Delights & Shadows (811 KOO) is one of a number of new poetry collections to be found on the poetry display table in the library's third-floor Nonfiction Dept. Along with Kooser's The Poetry Home Repair Manual, a practical guide for beginning poets, this book is highly recommended for poetry readers of all tastes.
CLOSE TO SHORE, by Michael CapuzzoReviewed by Pat Dillenschnieder, CFPL Librarian, 7/12/05
Almost hidden by the larger, picture-filled books on sharks in 597.3, is a small winner. CLOSE TO SHORE, by Michael Capuzzo, tells the gripping true story of a shark that somehow lost its way and swam down Matawan Creek in northern New Jersey. Mr. Capuzzo's account is horrifying but so well written and so interesting, it was impossible to put it down. The only thing that would make it better is pictures. So, be sure and check out CLOSE TO SHORE: THE TERRIFYING SHARK ATTACKS OF 1916 by the same Michael Capuzzo (J597.3) in the Children's Department. I don't know how the author did it, but this shorter version is still beautifully written and includes wonderful illustrations of the people, buildings, and articles from the newspapers of the time.

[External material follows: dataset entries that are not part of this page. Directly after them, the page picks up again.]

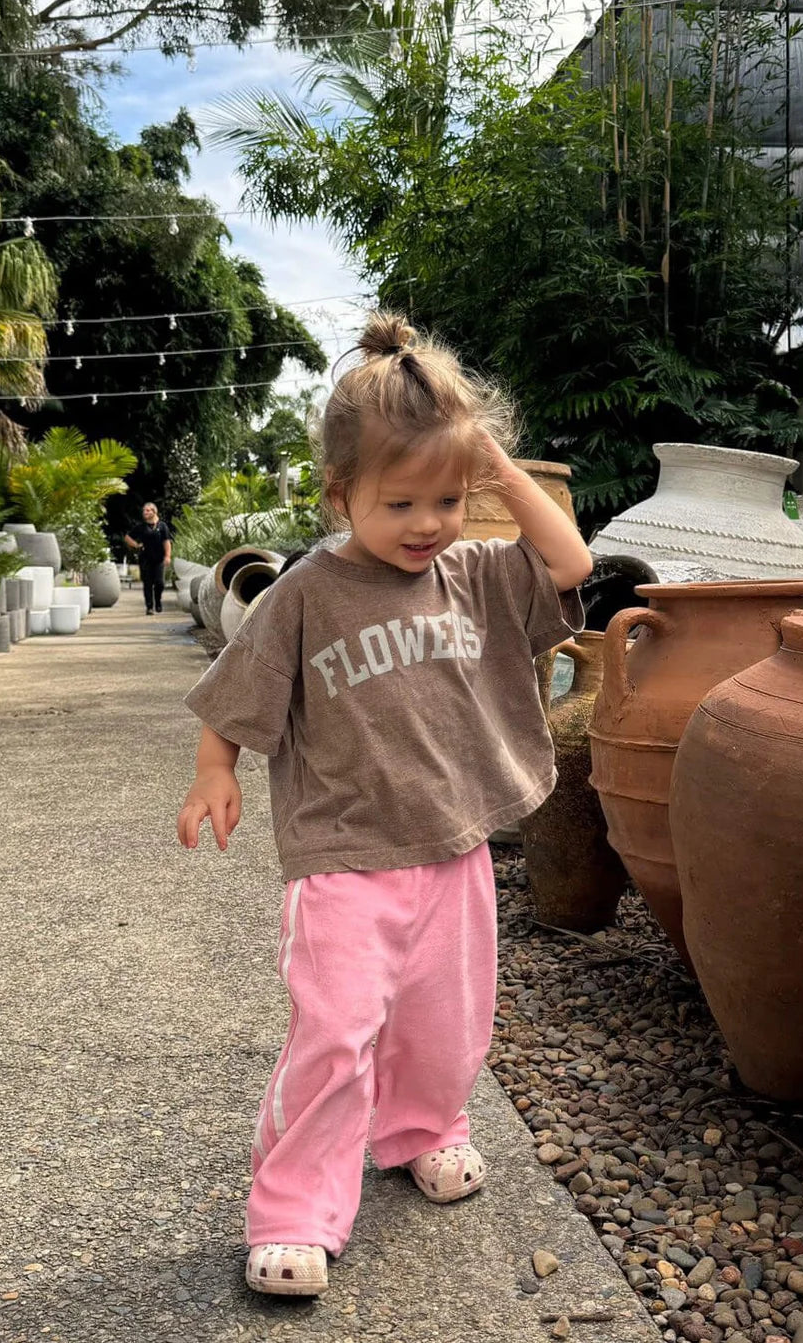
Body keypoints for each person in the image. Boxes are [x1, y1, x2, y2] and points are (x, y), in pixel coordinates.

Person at [176, 313, 593, 1299]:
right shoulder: (307, 593)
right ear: (339, 494)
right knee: (336, 1031)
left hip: (451, 852)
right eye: (398, 500)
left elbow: (571, 564)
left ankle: (423, 1130)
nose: (425, 523)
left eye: (447, 499)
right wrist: (214, 770)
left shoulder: (476, 575)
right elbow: (235, 695)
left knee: (446, 1026)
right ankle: (291, 1209)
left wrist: (485, 458)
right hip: (342, 858)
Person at [124, 503, 172, 614]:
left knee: (160, 583)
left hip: (159, 559)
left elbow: (166, 542)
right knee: (148, 583)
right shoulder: (141, 527)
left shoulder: (162, 526)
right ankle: (149, 607)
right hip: (145, 559)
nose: (145, 512)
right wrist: (136, 545)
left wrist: (168, 556)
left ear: (154, 512)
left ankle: (158, 601)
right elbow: (127, 537)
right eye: (144, 510)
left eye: (147, 510)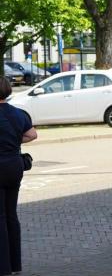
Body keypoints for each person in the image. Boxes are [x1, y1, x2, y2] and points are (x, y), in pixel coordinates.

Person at [0, 77, 37, 276]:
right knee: (11, 215)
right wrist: (15, 140)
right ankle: (15, 265)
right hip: (15, 166)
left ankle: (3, 267)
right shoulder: (18, 113)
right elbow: (33, 135)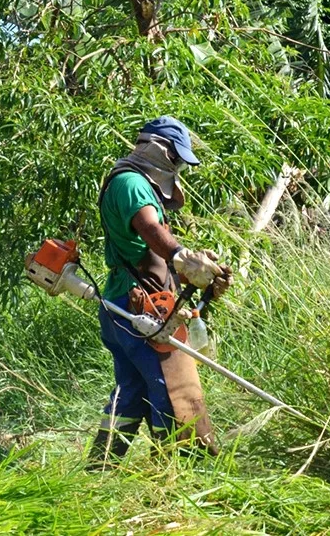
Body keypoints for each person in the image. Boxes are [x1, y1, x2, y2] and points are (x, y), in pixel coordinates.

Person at [89, 116, 233, 466]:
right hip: (139, 308)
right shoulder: (130, 182)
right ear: (160, 150)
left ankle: (99, 468)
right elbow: (151, 229)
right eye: (178, 158)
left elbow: (152, 258)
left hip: (127, 304)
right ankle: (177, 477)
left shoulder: (132, 182)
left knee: (132, 394)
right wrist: (182, 256)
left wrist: (202, 280)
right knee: (172, 389)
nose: (179, 166)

So, go back to the Jersey of 1916. "Seconds before the attack, a shiver traveled down his spine - humans are gifted, as are all large mammals, with the instinctive ability to detect that they are being hunted. As the creature's shadow merged with his on the bright, sandy floor of the sea, Charles experienced an adrenal explosion, the overpowering urge to live. He was in only three and a half feet of water, close to shore. Safety was at hand. But it was too late."